Did Gundlach Cost TCW $353M in Closed-End Fund Fees?


Trust Company of the West (TCW [see profile]) CEO Marc Stern predicted three months in advance of firing Jeff Gundlach that the chief investment officer would "part ways" with TCW, and Stern even secretly met in Paris with executives from TCW parent Societe Generale to discuss the plan to get rid of Gundlach two months in advance. Those pieces of the story came to light yesterday in court in Los Angeles, in the fight between TCW on one side and Gundlach (now CEO of DoubleLine [see profile]) on the other.

To read the rest of the story of the fight between Gundlach and TCW, click here.

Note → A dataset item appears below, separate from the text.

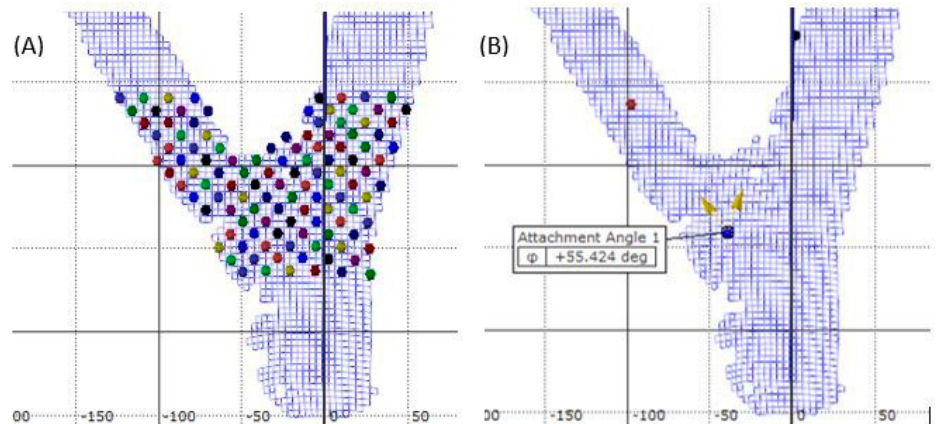
Figure 2. Example of the grid system ( A ) of test points used for post-processing measurement of and ( B ) example of the measurement of separation angle using DIC software on codominant red maple.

Bloomberg, Pensions & Investments and Reuters all reported on Stern's testimony yesterday.

"The element of surprise was essential to the preservation of the company," Stern reportedly said to explain the secrecy surrounding "Project G," the plan to eliminate Gundlach, adding that he feared letting the secret out would create a "self-fulfilling prophesy."

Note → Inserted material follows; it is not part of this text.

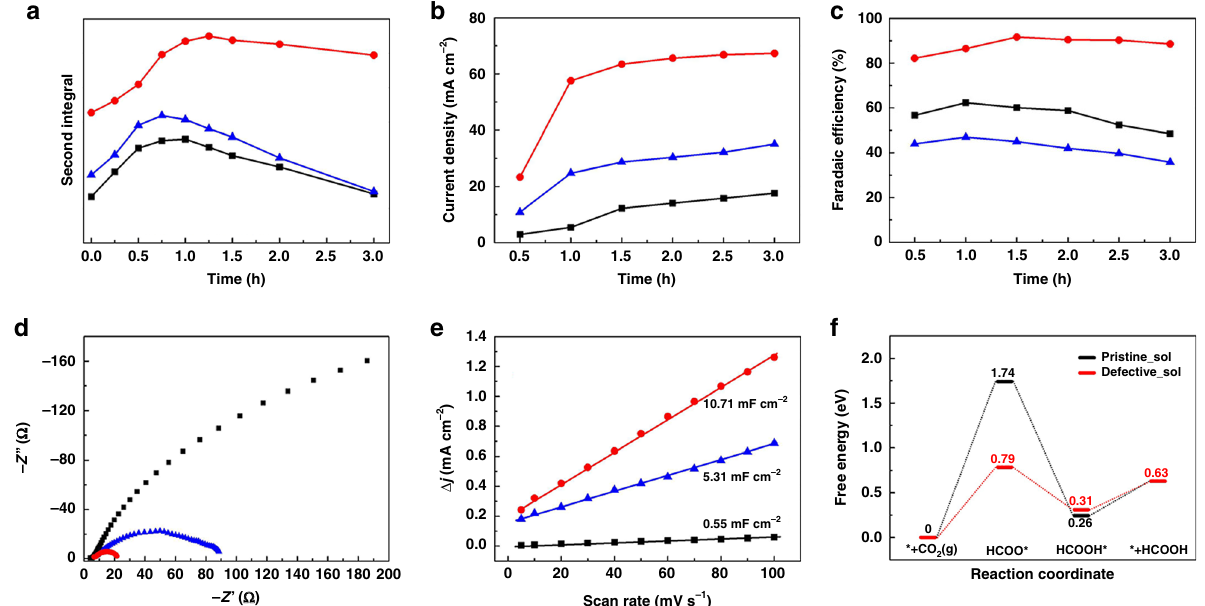
Fig. 4 Comparisons of Cu 2 (L)-t/CP (black lines), Cu 2 (L)-e/Cu (red lines) and HKUST-1-e/Cu (blue lines). a , Plot of second integral of the X-band EPR signals for uncoupled Cu(II) centres at room temperature vs. time of CO 2 electrolysis. b Plot of current density vs. time of CO 2 electrolysis at − 1.8 V vs. Ag/Ag + . c Plot of FE HCOOH vs. time of CO 2 electrolysis at − 1.8 V vs. Ag/Ag + . d Nyquist plots for reduction of CO 2 . e Plot of difference in charging current density vs . scan rates. f DFT calculation of Gibbs free energy of electro-reduction of CO 2 to formic acid over pristine (black lines) and defect Cu 2 (L)-t (red lines) after consideration of solvation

The suit and counter-suit hinge on the one side on TCW's claims that Gundlach and his colleagues swiped trade secrets to start up DoubleLine, and on the other on Gundlach's claims that TCW dumped him to avoid shelling out hundreds of millions of dollars to his team.

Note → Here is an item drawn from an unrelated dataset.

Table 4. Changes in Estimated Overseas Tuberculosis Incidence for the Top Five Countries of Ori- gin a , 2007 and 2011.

Stern confirmed that he hid an October 2009 meeting with SocGen to talk about firing Gundlach. And jurors also saw a September 7, 2009 e-mail where Stern predicted that TCW and Gundlach would soon have to "part ways." At a meeting four days prior to that e-mail, Stern assured Gundlach that TCW wasn't firing Gundlach. TCW fired Gundlach three months later.

Also yesterday, TCW's Duke Heger claimed that, thanks to fee cuts clients demanded after Gundlach talked with them after his departure from TCW, TCW earned only $20 million in management fees and and $50 million in performance fees in 2010 on certain closed-end funds, compared to the $56 million and $367 million clients would've paid otherwise. Yet Heger confirmed that those fees would've gone to TCW subsidiaries TCW Asset Management Co. and TCW Special Mortgage Credits Fund II LLC, not TCW itself, and the judge ruled on July 21 that TCW could not amend its complaint to add those two subsidiaries.